The second edition of this classic Handbook includes the latest developments in the diagnosis and treatment of personality disorders that have emerged since the publication of the DSM-IV-TR. Sperry highlights the many significant advances in the field, providing the reader with a complete summary of new intervention strategies, treatment approaches, and research findings. In addition, this text includes greater coverage of Borderline Personality Disorder and presents an introduction to the diagnostic schema likely to be adopted by the DSM-V. The Handbook is at once comprehensive and concise, offering integrative assessment and treatment strategies as well as theoretical overview for a full range of pathologies. Its reader-friendly style and organization make it an authoritative and accessible resource for clinicians and students of all mental health disciplines.
Reviewer:Steve C. Lee, MD(Rush University Medical Center)
Description:This book, as the title suggests, is a general overview of the multiple approaches to personality disorders. This second edition is an update of one published in 1995.

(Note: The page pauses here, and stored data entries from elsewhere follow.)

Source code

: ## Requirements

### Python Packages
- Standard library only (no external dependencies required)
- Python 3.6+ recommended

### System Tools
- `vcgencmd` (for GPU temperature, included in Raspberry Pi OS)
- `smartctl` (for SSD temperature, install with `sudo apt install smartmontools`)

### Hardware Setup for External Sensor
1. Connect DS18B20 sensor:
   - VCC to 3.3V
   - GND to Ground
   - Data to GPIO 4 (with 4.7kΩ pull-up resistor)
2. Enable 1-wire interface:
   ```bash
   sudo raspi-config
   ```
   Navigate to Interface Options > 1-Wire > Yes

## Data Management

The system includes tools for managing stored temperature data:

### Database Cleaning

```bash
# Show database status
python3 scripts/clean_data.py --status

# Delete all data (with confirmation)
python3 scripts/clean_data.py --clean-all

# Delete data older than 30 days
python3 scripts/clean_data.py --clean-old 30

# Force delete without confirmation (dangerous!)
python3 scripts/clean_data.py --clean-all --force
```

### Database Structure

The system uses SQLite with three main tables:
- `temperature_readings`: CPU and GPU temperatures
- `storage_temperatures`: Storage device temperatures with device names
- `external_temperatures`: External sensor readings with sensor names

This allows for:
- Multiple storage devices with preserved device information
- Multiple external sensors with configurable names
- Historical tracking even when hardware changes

Purpose:Dr. Sperry states that his purpose was to provide a comprehensive, integrative approach to the diagnosis and treatment of personality disorders in a reader-friendly manner.
Audience:The book is accessible to those with at least a rudimentary understanding of psychotherapy. In a practical sense, this book is ideal for the clinician looking for a starting point from which to further one's own search into the existing body of work in the realms of the personality disorders.
Features:The first chapter discusses the history and trends of how psychiatrists have viewed these disorders and touches on the evolution of the criteria listed in the DSM's. Subsequently, a chapter is devoted to each personality disorder adhering to a logical format. Each disorder is systematically characterized in regards to behavioral style, attachment style, etc. Biological, psychological and social formulations are then summarized. In the same manner, psychotherapeutic and medication treatment options are investigated. The book does a commendable job of citing key studies and pointing out in which areas research is lacking. This book is well-organized and makes effective use of tables and outlines.
Assessment:Overall, the author does a commendable job surveying the field in which there is a wide variation of opinion among different schools of psychiatry. He is quite successful in delivering this information in a readable manner.